- **INSTRUCTIONS FOR THE TASK**
Below are the entries; transcribe them exactly and drop every picture.
++++ EXERCISE DATA ++++
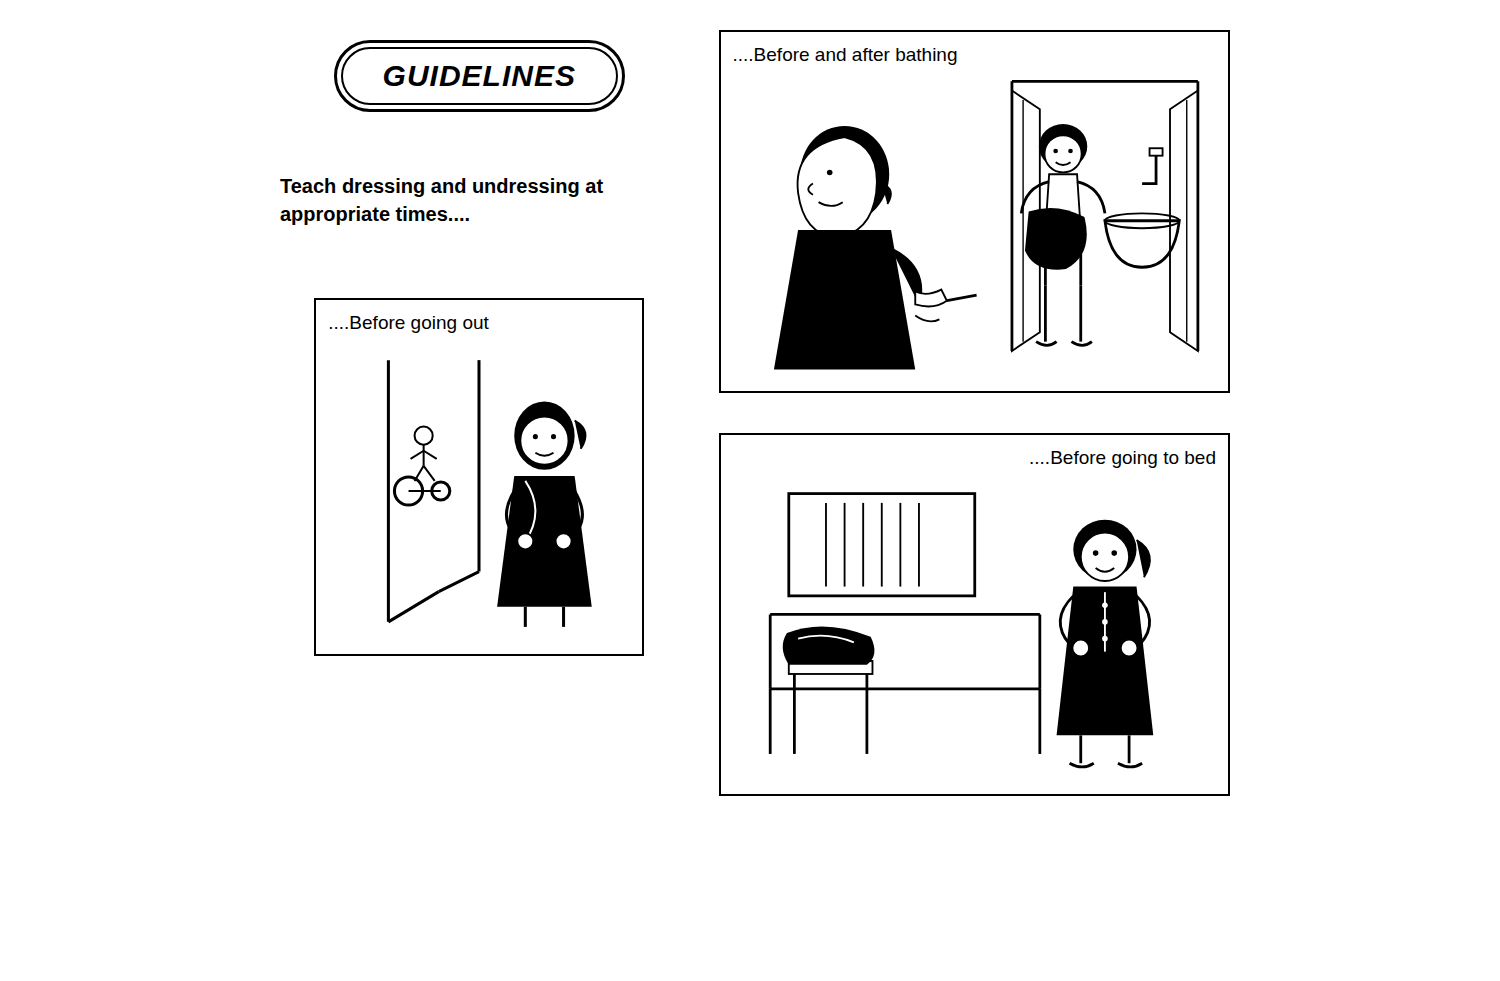GUIDELINES
Teach dressing and undressing at appropriate times....
....Before going out
....Before and after bathing
....Before going to bed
++++
- **RESPONSE TO THIS TASK**
GUIDELINES
Teach dressing and undressing at appropriate times....
....Before going out
....Before and after bathing
....Before going to bed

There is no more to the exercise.